Synthetische Vesikel: Was die Natur schon seit rund 4 Mrd. Jahren kennt, bauen Forschende heute nach: Künstliche, von Membranen umschlossene Bläschen dienen in der Medizin beispielsweise als schützende Hülle bei mRNA-Impfstoffen.

Frachtcontainer en miniature.

Wirkstoffe gelangen im Körper besser ans Ziel und bleiben stabiler, wenn sie in eine schützende Hülle verpackt sind.

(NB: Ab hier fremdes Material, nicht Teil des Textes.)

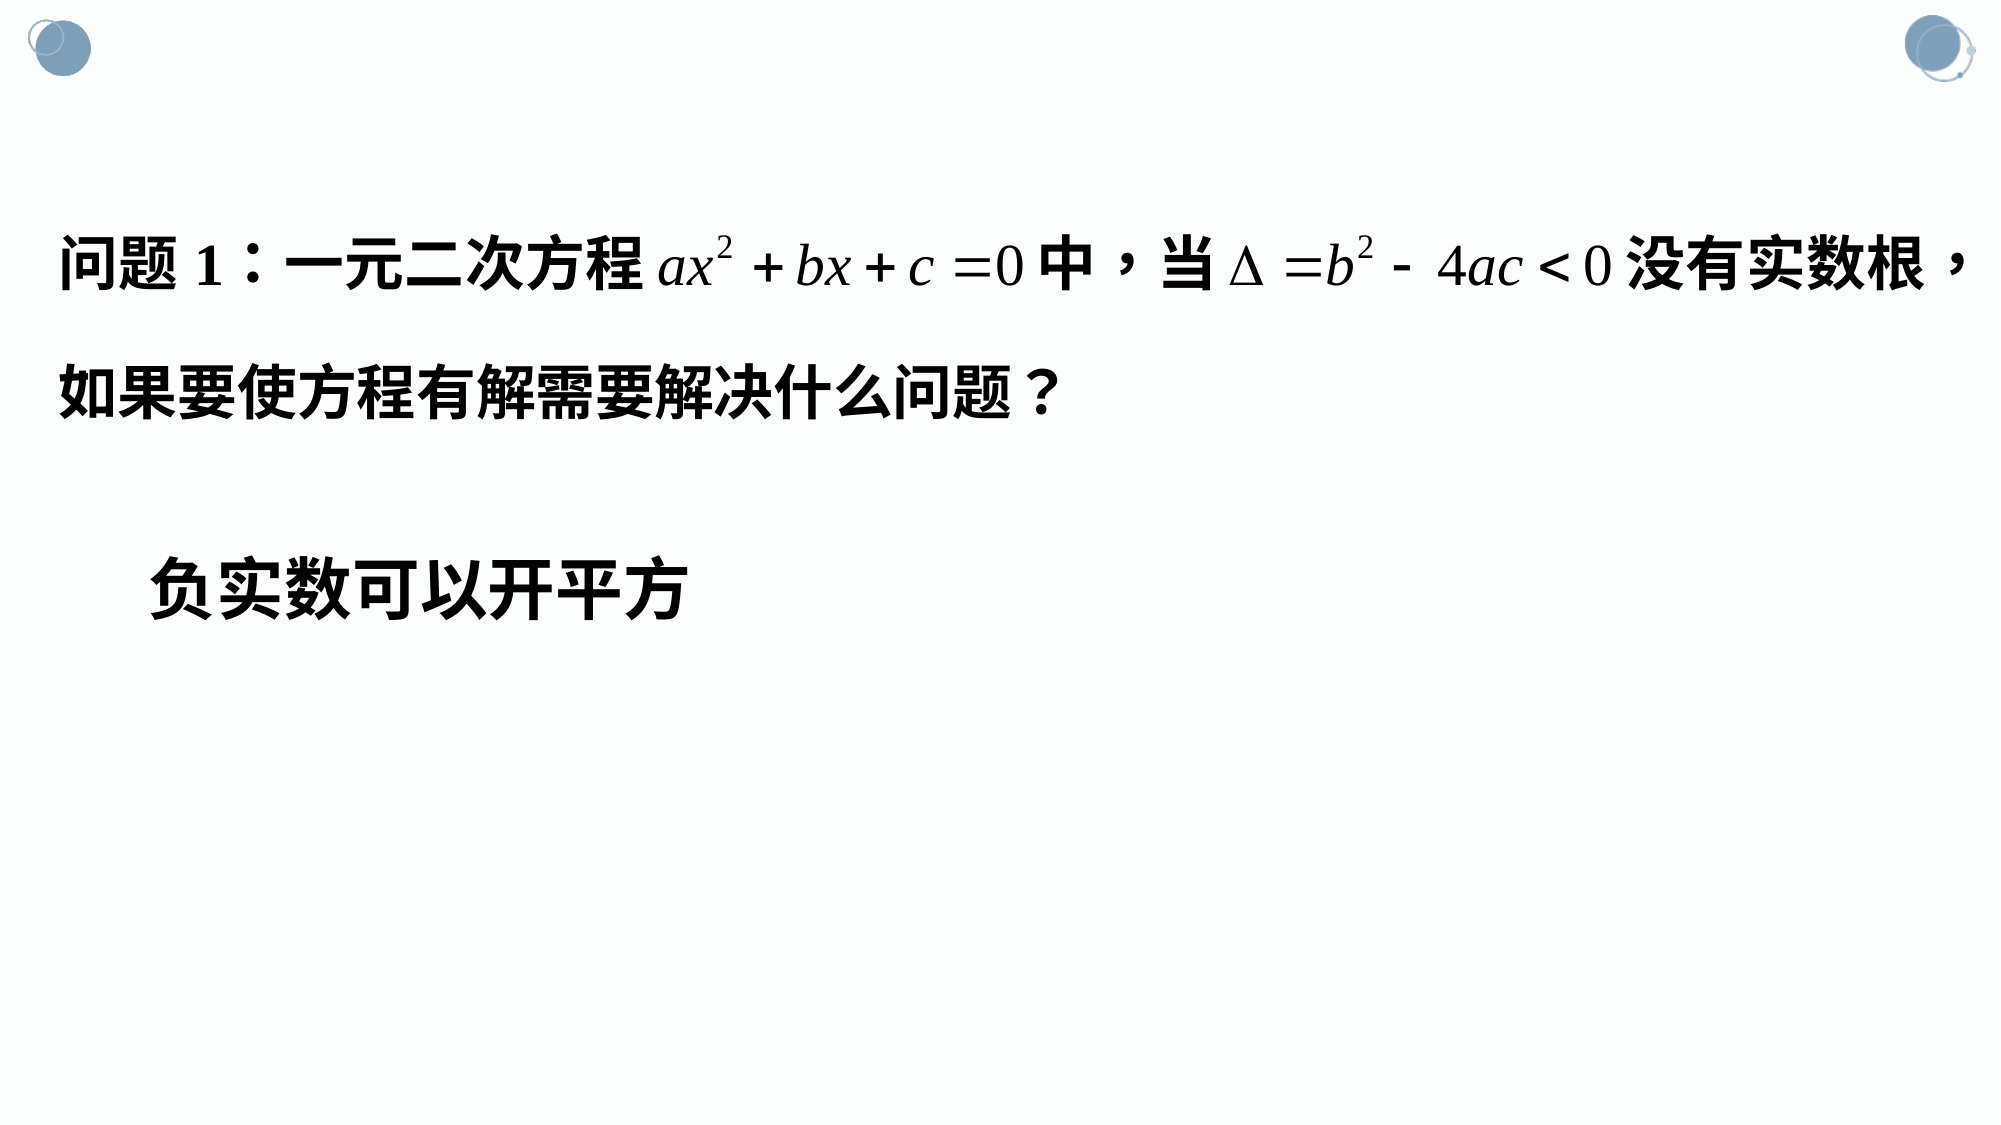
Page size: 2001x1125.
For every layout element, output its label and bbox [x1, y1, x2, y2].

picture [0, 0, 119, 97]
list [58, 215, 2000, 482]
picture [1881, 0, 2000, 97]
text_box [148, 539, 1001, 686]
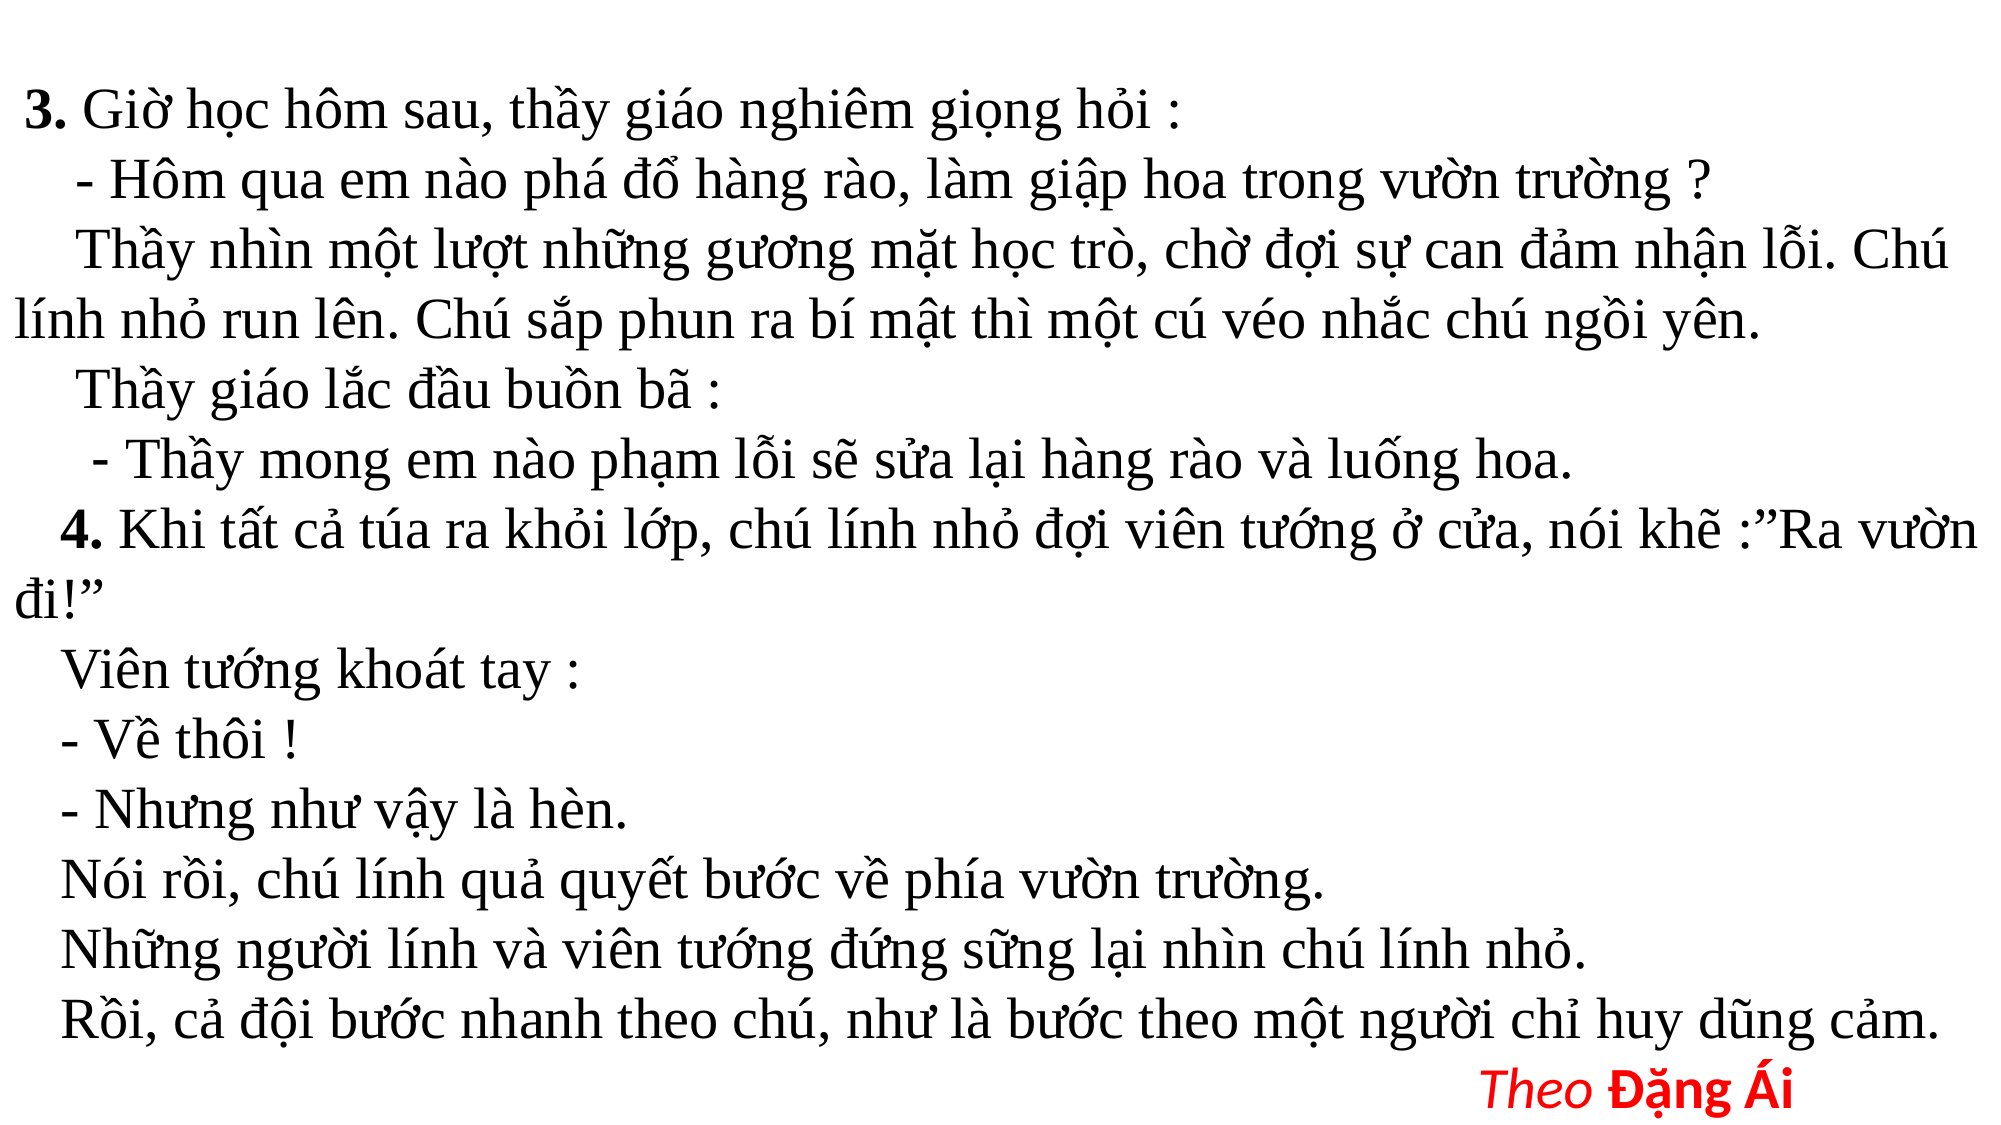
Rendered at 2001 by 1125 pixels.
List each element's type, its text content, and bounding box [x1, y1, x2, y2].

text_box 3. Giờ học hôm sau, thầy giáo nghiêm giọng hỏi : - Hôm qua em nào phá đổ hàng rào, làm giập hoa trong vườn trường ? Thầy nhìn một lượt những gương mặt học trò, chờ đợi sự can đảm nhận lỗi. Chú lính nhỏ run lên. Chú sắp phun ra bí mật thì một cú véo nhắc chú ngồi yên. Thầy giáo lắc đầu buồn bã : - Thầy mong em nào phạm lỗi sẽ sửa lại hàng rào và luống hoa. 4. Khi tất cả túa ra khỏi lớp, chú lính nhỏ đợi viên tướng ở cửa, nói khẽ :”Ra vườn đi!” Viên tướng khoát tay : - Về thôi ! - Nhưng như vậy là hèn. Nói rồi, chú lính quả quyết bước về phía vườn trường. Những người lính và viên tướng đứng sững lại nhìn chú lính nhỏ. Rồi, cả đội bước nhanh theo chú, như là bước theo một người chỉ huy dũng cảm. Theo Đặng Ái [0, 62, 2000, 1125]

Solche Minicontainer entwickeln Forschende heute nach dem Vorbild der Natur: Zellen verwenden Membranbläschen beispielsweise in ihrem Inneren zum Transport.
Cornelia Palivan und ihr Team am Departement Chemie bauen solche Vesikel nach und verleihen ihnen nützliche Eigenschaften: Durch den Einsatz von spezifischen Polymeren konnten sie Membranbläschen so optimieren, dass sie stabiler sind und nicht verklumpen – und somit noch besser als schützende Hülle für Wirkstoffe dienen können. Eine Version der Vesikel ist so beschaffen, dass sie ihre Fracht durch Veränderung des pH-Wertes der Umgebung «auf Kommando» freigeben. Hilfreich ist das beispielsweise für künftige Krebstherapien, da das direkt benachbarte Gewebe eines Tumors einen geringeren pH-Wert aufweist als gesundes Gewebe. Ein weiterer Ansatz besteht darin, mehrere Miniaturcontainer mit unterschiedlichen Enzymen darin quasi als «Mini-Fabrik» miteinander zu koppeln, sodass sich damit natürliche Reaktionskaskaden vereinfacht nachahmen und besser verstehen lassen.